§ **EXERCISE AIM**:
Reproduce every line in the material below that holds "none".

§ **MATERIALS PROVIDED**:
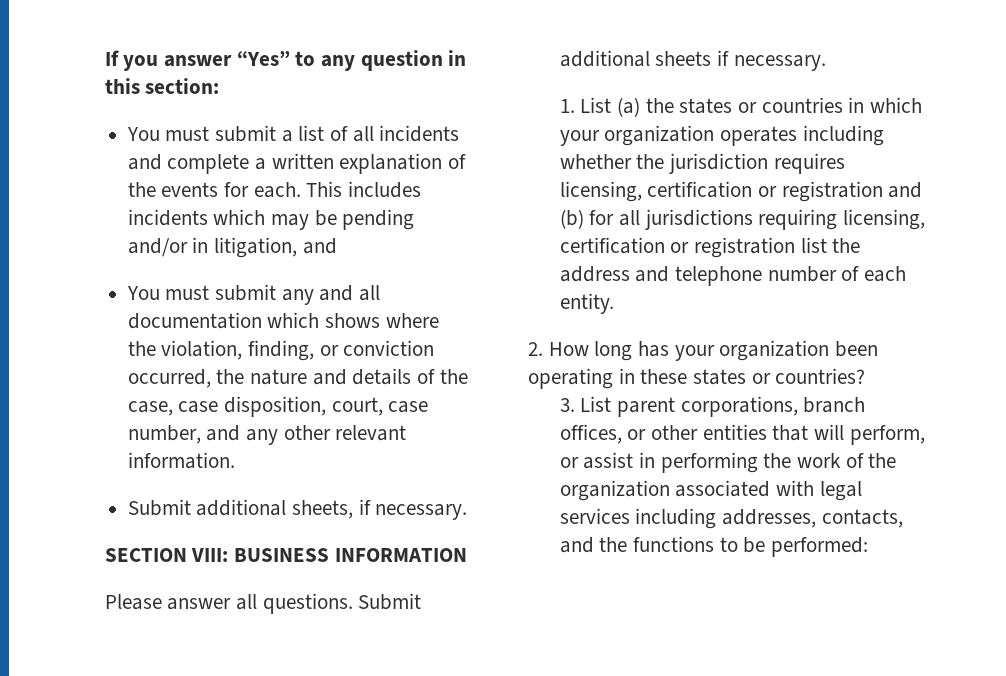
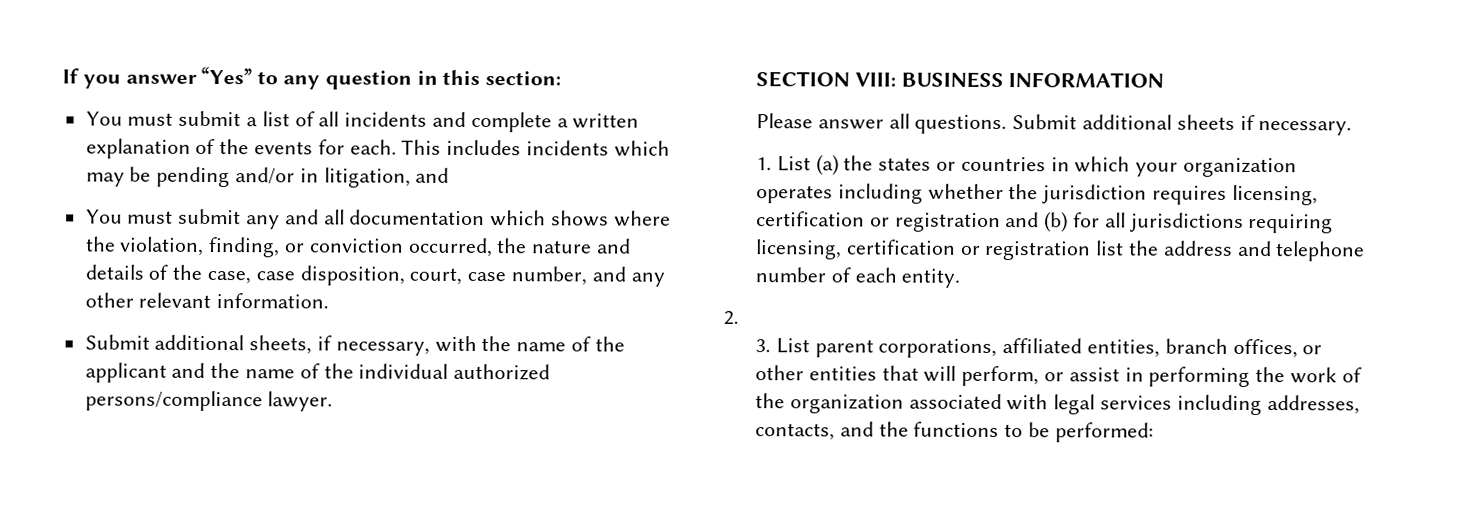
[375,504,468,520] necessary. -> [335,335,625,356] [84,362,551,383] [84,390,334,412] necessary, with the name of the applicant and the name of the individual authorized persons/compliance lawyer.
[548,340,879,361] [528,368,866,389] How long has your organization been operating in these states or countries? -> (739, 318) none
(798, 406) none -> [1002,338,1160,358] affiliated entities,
...
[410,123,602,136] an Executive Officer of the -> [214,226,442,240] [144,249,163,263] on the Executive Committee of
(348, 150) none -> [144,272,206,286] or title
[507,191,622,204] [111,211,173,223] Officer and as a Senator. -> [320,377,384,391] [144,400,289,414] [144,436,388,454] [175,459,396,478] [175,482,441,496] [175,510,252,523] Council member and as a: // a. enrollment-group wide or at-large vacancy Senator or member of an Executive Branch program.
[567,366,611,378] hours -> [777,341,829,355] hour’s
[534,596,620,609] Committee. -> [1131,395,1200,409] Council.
* * *
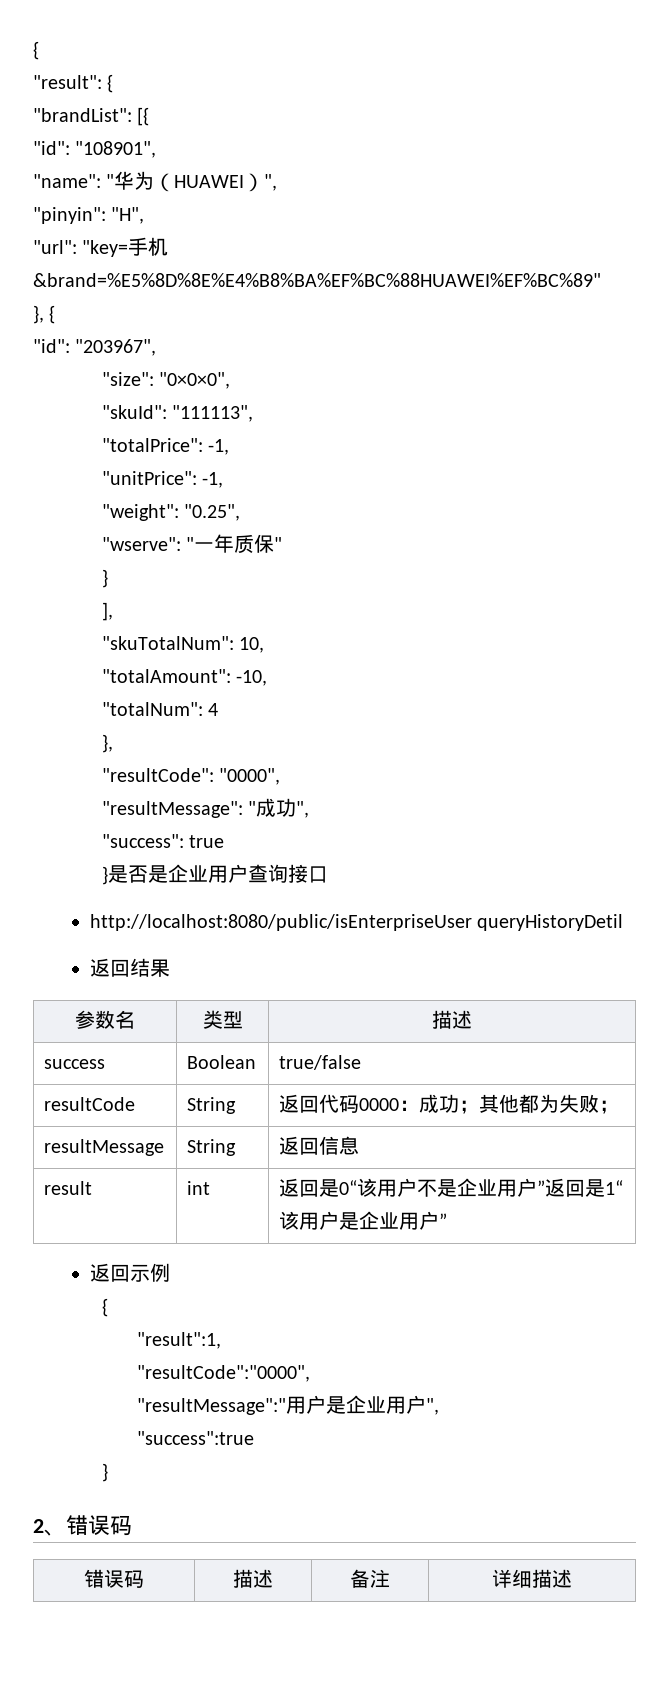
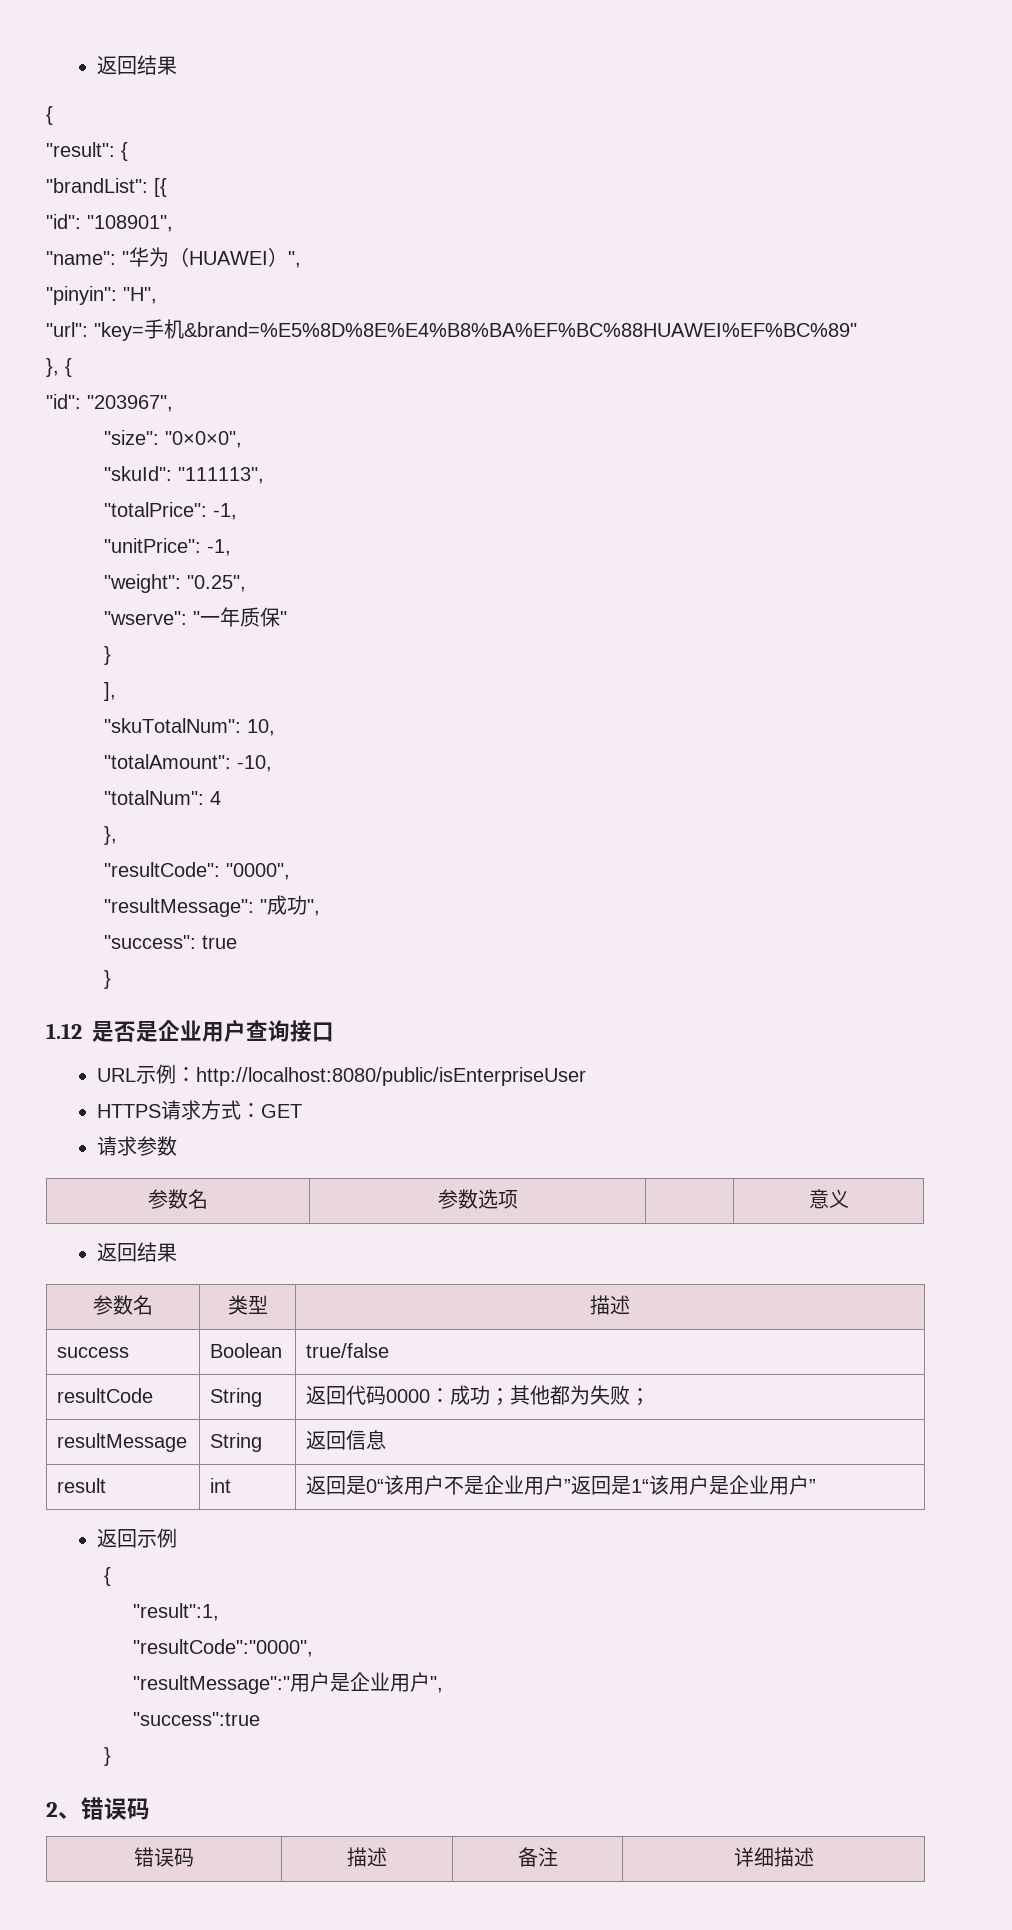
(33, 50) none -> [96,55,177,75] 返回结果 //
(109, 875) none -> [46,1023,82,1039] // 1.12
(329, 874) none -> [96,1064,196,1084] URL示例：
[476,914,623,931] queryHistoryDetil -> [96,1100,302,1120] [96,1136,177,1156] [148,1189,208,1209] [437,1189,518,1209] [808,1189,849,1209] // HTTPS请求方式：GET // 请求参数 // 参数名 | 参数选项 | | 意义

§ **FINISHED TASK**:
[548,340,879,361] [528,368,866,389] How long has your organization been operating in these states or countries? -> (739, 318) none
(798, 406) none -> [1002,338,1160,358] affiliated entities,
(348, 150) none -> [144,272,206,286] or title
(33, 50) none -> [96,55,177,75] 返回结果 //
(109, 875) none -> [46,1023,82,1039] // 1.12
(329, 874) none -> [96,1064,196,1084] URL示例：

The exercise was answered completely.